Mansfield had quite a few heroes of WWII who made sacrifices on the battlefields of Europe, Africa and the Pacific.
It also had heroes of WWII who never left town.
The city’s home front heroes were recognized by the United States Army and Navy: pinned with medals, and honored with dignitaries, speeches, music, pomp and ceremony.
The whole event took a little over an hour.
Then they all went back to work.
That was on E-Day, 1943.
WWII was an epic era in which to be alive. There was authentic crisis in every hemisphere and danger of daunting scale on many fronts.
In a time of such universal peril there are a thousand ways to be heroic; which is to say: sacrificing to the larger life of the nation and the free world.
The headlines and the newsreels focused attention on the courageous undertakings of warriors with weapons, so it seemed as if the price of war was being paid on distant battlegrounds.
But everyone knew that was not the whole story. Folks at home were very much aware of what kind of war effort went on every day in Mansfield; how much genuine sacrifice was taking place every day at home and at work.

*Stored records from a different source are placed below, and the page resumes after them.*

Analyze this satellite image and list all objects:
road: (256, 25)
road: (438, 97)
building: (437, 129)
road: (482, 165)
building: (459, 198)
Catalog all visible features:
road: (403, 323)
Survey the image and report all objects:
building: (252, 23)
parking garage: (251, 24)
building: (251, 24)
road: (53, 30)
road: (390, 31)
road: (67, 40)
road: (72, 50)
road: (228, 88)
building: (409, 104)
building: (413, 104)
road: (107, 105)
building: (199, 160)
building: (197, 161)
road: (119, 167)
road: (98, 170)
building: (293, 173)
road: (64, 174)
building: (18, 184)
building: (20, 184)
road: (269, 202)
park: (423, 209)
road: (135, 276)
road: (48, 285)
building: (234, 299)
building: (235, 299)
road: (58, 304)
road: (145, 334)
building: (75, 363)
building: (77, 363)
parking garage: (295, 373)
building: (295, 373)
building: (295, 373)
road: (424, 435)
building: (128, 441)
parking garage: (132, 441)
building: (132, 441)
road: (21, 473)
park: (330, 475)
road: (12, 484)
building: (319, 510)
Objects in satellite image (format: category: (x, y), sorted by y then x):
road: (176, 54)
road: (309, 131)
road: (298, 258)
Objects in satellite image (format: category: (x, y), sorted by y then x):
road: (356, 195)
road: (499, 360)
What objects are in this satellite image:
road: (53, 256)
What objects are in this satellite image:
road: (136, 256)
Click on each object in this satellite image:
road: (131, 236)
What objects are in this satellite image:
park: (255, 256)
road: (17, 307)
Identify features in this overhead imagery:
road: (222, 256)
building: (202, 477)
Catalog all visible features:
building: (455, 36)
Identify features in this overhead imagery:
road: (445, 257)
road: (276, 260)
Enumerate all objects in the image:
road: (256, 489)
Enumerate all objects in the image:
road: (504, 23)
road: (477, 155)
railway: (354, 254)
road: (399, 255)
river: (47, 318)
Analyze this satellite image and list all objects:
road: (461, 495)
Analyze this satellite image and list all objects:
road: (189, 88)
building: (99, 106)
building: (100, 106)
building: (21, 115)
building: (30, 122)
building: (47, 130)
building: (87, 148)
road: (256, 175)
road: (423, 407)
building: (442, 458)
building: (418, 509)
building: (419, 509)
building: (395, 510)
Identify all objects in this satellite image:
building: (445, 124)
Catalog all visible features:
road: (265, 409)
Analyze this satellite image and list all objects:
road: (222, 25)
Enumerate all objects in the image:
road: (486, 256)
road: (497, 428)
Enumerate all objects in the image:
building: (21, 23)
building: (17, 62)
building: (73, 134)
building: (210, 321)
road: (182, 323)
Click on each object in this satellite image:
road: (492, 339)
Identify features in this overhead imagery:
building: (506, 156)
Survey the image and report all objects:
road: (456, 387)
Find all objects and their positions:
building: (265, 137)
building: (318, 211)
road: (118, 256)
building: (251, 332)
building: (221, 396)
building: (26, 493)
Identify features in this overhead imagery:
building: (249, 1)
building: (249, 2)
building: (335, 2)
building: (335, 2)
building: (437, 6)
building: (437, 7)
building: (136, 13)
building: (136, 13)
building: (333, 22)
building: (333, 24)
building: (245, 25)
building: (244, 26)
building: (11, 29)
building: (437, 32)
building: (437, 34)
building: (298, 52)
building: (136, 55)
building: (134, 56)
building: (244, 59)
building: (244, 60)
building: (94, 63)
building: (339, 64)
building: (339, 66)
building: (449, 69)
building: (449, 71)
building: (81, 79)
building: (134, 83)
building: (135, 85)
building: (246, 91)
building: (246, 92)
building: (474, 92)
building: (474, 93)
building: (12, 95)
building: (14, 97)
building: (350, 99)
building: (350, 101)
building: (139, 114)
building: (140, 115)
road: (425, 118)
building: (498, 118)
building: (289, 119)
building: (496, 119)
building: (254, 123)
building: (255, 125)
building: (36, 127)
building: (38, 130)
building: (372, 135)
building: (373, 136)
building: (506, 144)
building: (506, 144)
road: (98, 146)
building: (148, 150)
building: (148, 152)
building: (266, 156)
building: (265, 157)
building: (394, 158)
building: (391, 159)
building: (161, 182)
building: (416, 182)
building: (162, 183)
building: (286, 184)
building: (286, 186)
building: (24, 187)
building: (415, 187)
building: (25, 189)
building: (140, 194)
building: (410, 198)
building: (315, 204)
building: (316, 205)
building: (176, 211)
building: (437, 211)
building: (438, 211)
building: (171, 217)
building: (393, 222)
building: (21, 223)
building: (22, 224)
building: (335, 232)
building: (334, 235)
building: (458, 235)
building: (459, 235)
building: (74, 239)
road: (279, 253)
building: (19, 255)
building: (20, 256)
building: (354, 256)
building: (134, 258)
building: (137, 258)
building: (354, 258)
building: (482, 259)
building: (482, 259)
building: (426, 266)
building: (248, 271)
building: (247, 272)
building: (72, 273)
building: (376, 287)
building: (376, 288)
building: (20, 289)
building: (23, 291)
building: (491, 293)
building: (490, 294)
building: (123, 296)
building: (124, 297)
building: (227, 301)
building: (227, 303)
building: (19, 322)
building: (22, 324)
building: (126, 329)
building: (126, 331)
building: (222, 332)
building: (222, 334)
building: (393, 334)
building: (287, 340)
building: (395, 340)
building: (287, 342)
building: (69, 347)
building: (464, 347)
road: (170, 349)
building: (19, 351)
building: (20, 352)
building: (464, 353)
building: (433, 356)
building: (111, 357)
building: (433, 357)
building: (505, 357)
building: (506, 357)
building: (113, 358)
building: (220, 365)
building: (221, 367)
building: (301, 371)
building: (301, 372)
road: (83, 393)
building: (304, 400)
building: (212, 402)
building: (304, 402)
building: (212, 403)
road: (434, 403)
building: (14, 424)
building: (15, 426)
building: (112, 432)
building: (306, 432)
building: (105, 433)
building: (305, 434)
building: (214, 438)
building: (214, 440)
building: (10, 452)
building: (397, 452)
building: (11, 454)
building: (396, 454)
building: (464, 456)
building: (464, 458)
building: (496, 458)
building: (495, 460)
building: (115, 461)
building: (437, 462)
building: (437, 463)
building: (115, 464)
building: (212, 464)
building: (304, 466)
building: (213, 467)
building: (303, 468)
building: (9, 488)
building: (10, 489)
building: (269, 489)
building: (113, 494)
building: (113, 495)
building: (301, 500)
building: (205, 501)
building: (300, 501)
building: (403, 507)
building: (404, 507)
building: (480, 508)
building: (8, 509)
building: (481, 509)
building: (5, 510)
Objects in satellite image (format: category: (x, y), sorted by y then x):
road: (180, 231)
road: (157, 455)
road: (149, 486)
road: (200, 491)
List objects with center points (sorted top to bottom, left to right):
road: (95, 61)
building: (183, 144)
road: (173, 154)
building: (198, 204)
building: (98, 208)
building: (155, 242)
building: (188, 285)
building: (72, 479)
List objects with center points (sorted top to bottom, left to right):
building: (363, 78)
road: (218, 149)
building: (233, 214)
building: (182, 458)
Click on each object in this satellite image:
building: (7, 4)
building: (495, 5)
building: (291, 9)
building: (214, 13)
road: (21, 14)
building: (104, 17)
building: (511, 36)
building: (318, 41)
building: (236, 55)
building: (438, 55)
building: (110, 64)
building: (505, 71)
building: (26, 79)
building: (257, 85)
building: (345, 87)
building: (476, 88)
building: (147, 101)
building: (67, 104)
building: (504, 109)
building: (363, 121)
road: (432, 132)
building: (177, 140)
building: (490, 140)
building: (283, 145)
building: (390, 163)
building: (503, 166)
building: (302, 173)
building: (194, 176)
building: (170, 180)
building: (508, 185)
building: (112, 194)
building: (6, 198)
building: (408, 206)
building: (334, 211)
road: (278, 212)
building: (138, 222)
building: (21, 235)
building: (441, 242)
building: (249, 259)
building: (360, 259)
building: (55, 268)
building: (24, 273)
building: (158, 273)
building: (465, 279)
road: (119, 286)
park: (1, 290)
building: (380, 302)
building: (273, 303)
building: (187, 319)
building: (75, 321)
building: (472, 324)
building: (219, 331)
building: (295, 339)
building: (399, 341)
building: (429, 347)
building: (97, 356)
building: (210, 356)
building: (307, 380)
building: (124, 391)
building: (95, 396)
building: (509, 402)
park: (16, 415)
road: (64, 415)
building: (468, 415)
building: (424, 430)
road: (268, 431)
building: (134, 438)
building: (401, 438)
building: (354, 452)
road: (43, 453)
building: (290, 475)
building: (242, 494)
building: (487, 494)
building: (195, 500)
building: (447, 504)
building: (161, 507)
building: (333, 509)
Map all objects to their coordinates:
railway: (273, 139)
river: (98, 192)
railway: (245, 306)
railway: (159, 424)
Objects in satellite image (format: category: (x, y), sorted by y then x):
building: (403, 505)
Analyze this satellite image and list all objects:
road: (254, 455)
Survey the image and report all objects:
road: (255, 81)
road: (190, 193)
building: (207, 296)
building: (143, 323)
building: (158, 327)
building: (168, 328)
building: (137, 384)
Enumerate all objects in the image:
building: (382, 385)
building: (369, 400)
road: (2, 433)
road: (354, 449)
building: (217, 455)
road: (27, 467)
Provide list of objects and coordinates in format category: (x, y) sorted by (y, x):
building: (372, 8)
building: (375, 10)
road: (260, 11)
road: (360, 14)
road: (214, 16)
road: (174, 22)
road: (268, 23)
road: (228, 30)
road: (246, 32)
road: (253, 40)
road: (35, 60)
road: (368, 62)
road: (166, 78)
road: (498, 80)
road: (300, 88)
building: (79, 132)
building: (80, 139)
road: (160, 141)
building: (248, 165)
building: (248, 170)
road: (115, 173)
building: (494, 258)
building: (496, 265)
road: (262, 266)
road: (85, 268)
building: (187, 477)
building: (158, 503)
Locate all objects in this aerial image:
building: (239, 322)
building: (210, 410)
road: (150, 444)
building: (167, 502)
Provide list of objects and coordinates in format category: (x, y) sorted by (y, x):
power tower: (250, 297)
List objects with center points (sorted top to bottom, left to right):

The US government knew too.
Leaders of the Army and Navy were very aware of how important morale was on this side of the battle, in the production side: providing weapons, machinery, and tools of combat to put into the hands of soldiers.
That was why they devised ways to recognize the heroic effort of folks on the Home Front with medals of war for civilians.
That was how the E Award came to be.
War came suddenly to the US in December of 1941, and by early 1942 the US government was signing contracts with American industries in order to procure all the equipment and materials it needed to pursue the enemy.
It took most of 1942 to change over the Westinghouse Mansfield Works factory from production of ranges and appliances to manufacturing aircraft parts, ammunition casings, gun stabilizers and other war products.
The refrigerator department was retooled to make parts for the Army Air Corps P-47 Thunderbolt planes.
Another appliance space was redesigned into a controlled atmosphere where binoculars could be assembled. The delicately balanced lenses required a dust-free environment, so in addition to air-controlling devices special precautions were taken: women who made binoculars had to come to work in starched white dresses. And they wore no make up.
There was no powdering of noses in the binocular department.
It seems like a small enough sacrifice, but 60 years later it was the one wartime inconvenience that ladies of the 1940s still spoke of.
It required a superhuman effort for Westinghouse to change directions and reestablish momentum so suddenly in 1942, and the effort required by management, labor and all tiers of the company was nothing short of heroic.
So in public acknowledgement of Mansfield Works the US government presented the factory with the famous flag with the big “E” emblazoned on it as a symbol of ‘patriotism in action.’
The ceremony was held in July 1943.
There were 7,500 people there that day, and 60 years later I was able to find two of them. Both of the old folks I spoke with in 2003 had been youngsters on E-Day, so their memories were suitably youthfully oriented:
It was hotter than blazes; and a lot of men in uniforms made long speeches.
There was one redeeming moment however, that was good enough to remember for a lifetime. It had to do with US Navy shipboard fighter planes.
Every boy in Mansfield knew that Westinghouse on Fourth Street made parts and pieces for the US Navy Corsair, and most of them could have told you exactly which parts those were.
Every one of those kids wanted to grow up and fly one of those little planes.
So how thrilling was it when, just before the talk began, a flight of five of those speedy little planes dove out of the sun and buzzed the crowd, wagged their wings, and roared off over Ashland hill.
The proud audience back in 1943 witnessed the E-Day ceremonies standing in a parking lot at the corner of Wayne and Fourth. All that is long gone today. Wayne Street doesn’t even touch Fourth Street any more—it was covered over with factory floor space in a Westinghouse expansion of the 1950s.
Everyone who was a Mansfield Works employee that day received a commemorative booklet and a certificate.
And each of them was awarded a medal from the US Army and Navy. Red, white and blue on sterling silver military laurels was the E for excellence.
As that generation of Mansfielders has been leaving this world, those E pins turn up in the jewelry and cuff links left behind like shells that wash up on the beach as mementos of a proud day long ago.
This story focuses on the E Award as seen though the eyes of the Westinghouse experience, but there were E Awards presented to other Mansfield industries as well: Hughes-Keenan in May, and Tappan in June of 1943.
If this doesn’t seem extraordinary it is worth noting that only 5% of more than 85,000 companies involved in producing US war material earned the coveted E Award.